Task description: In the data that follows, count every line holding the string "Cervix" and give the count alone.

Dataset records:
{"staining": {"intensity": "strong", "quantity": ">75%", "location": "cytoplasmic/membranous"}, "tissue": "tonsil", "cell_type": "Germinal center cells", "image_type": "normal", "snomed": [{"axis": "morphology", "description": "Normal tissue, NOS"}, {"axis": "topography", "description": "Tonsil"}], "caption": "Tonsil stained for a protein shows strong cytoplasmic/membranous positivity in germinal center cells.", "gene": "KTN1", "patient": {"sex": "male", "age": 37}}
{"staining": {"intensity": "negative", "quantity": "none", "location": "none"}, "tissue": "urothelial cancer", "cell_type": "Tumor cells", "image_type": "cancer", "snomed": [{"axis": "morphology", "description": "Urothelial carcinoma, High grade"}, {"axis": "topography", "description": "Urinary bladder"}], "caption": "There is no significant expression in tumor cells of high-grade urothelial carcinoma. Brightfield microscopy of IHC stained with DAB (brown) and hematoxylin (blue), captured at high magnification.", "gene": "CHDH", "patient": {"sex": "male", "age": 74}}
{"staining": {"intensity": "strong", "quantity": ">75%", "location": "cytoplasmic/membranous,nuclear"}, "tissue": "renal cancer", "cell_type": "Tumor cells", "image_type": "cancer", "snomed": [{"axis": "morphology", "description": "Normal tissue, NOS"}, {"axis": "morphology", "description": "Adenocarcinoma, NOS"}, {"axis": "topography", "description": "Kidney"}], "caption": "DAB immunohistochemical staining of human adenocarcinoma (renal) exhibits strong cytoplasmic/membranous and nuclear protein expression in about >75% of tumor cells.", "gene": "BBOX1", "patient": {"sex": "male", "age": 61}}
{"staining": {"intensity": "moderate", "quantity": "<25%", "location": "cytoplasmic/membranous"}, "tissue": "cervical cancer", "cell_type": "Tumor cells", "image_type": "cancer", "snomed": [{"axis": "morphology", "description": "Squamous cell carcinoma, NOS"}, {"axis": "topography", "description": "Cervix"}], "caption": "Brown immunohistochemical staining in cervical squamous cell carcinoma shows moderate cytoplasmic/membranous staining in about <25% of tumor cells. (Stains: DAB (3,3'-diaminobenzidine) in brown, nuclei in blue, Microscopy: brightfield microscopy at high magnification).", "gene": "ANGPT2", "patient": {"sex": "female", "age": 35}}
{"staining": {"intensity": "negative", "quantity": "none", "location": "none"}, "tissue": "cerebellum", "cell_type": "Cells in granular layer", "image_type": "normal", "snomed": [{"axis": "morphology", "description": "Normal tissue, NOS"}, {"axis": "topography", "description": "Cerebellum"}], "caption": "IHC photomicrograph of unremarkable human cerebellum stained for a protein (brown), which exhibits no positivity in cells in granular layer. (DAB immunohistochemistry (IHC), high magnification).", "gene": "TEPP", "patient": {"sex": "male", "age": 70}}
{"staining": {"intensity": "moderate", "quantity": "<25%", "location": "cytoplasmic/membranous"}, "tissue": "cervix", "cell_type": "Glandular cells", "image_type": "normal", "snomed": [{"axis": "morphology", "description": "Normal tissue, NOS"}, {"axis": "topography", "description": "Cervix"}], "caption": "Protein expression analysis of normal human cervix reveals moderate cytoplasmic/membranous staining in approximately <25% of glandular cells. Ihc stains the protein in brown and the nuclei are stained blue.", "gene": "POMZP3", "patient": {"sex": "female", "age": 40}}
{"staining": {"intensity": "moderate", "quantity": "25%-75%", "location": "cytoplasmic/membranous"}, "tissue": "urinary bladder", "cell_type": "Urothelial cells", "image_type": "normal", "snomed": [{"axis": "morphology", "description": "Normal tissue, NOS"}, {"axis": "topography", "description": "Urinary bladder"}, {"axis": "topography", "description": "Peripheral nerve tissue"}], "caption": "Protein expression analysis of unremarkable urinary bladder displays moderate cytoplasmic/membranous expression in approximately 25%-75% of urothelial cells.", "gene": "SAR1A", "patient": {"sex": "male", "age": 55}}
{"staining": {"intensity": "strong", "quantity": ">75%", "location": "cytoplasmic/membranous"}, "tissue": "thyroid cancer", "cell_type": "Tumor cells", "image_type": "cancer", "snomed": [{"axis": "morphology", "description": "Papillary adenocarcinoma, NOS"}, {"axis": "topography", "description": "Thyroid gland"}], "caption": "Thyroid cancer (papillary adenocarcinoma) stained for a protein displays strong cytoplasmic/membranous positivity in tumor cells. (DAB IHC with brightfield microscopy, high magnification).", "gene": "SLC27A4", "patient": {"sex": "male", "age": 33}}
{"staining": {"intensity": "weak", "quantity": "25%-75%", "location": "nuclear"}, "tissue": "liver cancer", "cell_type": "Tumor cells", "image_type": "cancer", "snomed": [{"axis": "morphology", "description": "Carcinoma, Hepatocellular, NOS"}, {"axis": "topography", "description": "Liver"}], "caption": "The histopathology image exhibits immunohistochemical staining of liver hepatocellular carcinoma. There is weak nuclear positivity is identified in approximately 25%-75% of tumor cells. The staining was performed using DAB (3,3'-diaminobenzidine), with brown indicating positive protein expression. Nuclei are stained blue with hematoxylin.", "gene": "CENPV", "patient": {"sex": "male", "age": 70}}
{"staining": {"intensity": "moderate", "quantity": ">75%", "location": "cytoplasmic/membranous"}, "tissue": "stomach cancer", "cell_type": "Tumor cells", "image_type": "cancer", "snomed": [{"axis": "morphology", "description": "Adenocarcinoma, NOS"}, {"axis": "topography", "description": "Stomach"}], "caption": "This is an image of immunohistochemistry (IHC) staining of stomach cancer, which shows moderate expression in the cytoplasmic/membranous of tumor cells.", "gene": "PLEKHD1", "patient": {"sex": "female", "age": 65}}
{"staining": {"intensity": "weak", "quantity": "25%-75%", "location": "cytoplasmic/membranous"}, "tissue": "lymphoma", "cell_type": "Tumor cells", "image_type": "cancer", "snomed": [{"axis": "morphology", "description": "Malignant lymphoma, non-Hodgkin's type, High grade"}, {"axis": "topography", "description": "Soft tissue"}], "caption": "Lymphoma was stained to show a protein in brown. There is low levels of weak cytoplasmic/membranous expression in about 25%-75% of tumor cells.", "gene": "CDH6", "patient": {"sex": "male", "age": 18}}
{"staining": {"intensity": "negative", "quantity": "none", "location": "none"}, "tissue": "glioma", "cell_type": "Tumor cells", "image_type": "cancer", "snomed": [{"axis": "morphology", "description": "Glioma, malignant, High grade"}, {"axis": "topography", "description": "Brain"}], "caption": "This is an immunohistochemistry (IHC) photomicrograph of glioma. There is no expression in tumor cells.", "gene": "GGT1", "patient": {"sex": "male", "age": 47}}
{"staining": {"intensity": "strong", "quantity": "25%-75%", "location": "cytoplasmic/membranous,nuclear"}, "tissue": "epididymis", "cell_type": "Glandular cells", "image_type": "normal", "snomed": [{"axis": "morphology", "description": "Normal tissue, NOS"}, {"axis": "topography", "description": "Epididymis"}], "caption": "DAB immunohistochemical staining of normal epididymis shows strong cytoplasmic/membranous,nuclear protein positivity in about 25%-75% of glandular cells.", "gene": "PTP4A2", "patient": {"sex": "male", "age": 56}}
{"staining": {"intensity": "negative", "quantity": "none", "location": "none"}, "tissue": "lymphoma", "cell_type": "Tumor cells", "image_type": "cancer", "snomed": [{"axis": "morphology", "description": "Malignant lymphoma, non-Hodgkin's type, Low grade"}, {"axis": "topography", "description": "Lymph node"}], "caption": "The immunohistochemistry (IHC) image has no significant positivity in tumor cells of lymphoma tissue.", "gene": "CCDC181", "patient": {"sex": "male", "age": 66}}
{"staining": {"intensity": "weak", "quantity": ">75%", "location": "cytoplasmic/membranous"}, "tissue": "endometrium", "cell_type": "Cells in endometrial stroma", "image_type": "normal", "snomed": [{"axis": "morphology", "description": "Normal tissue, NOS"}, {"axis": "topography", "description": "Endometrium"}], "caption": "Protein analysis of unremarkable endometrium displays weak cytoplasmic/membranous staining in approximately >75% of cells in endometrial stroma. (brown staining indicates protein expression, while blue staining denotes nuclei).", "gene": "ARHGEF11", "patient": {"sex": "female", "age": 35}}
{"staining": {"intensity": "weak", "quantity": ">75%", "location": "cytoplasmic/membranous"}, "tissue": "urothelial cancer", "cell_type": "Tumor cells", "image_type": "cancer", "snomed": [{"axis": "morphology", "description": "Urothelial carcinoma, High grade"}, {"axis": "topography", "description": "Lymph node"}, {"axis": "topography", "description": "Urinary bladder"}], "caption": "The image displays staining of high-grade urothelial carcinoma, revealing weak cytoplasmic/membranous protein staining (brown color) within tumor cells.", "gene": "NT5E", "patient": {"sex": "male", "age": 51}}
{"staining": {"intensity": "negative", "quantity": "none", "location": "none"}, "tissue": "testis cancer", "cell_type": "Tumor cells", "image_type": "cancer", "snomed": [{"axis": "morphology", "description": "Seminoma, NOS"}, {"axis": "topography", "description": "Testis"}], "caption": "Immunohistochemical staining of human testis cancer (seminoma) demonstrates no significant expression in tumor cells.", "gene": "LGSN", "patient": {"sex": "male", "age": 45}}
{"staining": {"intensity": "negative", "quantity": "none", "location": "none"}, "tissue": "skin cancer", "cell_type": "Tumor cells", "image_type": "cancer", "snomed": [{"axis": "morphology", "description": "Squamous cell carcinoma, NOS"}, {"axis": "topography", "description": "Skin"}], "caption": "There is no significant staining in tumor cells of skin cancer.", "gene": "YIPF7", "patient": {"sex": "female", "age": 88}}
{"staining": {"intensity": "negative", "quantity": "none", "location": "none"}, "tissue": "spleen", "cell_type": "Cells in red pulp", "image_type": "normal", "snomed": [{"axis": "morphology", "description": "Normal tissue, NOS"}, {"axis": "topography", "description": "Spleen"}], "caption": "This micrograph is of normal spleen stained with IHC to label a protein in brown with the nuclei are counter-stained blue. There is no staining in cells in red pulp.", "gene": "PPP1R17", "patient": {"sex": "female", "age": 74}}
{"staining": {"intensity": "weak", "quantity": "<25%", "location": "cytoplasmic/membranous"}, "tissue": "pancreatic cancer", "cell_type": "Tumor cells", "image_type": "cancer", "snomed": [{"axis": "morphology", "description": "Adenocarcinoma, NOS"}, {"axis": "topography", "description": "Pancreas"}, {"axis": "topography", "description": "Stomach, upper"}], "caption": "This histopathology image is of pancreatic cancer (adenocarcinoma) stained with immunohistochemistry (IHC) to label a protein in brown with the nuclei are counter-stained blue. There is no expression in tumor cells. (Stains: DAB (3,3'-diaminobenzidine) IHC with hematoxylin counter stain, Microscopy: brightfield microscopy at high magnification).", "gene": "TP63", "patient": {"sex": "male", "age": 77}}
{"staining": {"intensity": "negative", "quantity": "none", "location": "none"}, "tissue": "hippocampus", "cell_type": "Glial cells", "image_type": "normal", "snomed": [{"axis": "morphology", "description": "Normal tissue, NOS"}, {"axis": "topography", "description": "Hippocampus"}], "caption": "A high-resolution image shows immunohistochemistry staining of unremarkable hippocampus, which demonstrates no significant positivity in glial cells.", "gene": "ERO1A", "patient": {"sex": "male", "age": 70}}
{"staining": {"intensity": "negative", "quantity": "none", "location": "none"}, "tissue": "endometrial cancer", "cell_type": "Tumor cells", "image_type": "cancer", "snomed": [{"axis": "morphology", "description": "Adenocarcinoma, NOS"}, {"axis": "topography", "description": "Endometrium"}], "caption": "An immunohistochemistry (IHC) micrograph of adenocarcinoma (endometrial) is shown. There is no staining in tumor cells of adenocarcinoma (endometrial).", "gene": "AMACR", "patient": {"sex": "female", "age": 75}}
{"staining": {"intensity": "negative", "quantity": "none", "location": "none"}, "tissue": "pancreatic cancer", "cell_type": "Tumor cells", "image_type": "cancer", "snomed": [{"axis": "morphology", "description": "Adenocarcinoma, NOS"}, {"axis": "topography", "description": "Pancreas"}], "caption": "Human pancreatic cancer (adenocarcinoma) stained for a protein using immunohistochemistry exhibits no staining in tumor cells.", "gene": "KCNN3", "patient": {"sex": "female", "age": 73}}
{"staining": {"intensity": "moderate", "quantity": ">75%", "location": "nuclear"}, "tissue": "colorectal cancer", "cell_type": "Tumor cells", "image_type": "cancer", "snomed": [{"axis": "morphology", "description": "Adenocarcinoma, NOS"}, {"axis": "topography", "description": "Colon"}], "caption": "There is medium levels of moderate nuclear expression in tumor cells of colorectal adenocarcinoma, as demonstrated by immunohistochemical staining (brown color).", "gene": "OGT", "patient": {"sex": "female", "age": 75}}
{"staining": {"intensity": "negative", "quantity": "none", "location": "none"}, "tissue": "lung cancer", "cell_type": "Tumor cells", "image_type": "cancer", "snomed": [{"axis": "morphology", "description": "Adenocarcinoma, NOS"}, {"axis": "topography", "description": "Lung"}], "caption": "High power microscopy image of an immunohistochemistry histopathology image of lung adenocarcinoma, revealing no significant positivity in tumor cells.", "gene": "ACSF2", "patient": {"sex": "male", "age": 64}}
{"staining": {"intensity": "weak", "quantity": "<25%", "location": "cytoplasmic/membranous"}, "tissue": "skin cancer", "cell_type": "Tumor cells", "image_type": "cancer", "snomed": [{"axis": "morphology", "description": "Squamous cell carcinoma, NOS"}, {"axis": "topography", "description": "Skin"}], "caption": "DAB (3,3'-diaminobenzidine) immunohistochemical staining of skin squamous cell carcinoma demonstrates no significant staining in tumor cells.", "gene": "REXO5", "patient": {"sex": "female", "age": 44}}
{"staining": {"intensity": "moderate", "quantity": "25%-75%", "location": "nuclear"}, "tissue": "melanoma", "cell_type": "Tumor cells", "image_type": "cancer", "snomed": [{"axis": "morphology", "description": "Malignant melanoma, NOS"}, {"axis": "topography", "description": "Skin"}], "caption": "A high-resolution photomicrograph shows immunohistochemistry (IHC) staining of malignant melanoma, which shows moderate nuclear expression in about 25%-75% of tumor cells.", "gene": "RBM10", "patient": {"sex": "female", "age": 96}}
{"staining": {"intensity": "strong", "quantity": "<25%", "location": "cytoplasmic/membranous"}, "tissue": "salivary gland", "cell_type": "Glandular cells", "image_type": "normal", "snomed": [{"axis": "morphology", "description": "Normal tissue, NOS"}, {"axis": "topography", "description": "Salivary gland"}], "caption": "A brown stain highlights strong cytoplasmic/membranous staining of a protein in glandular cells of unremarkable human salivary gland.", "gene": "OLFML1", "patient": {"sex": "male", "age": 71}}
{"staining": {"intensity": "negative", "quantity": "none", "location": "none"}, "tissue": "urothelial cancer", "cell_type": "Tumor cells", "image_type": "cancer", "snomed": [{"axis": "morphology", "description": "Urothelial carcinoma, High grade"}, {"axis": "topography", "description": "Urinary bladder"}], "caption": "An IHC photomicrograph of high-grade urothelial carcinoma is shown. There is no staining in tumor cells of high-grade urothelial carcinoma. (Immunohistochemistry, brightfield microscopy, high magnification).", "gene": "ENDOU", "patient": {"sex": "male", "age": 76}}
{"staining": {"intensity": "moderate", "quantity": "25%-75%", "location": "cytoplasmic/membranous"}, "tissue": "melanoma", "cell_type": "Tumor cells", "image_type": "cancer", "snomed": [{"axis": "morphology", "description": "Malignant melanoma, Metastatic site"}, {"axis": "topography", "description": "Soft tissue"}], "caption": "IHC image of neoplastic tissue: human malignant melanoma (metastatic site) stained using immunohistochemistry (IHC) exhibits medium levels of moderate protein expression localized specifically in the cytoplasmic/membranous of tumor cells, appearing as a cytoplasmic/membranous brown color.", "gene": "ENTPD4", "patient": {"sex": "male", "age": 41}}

Written response: 2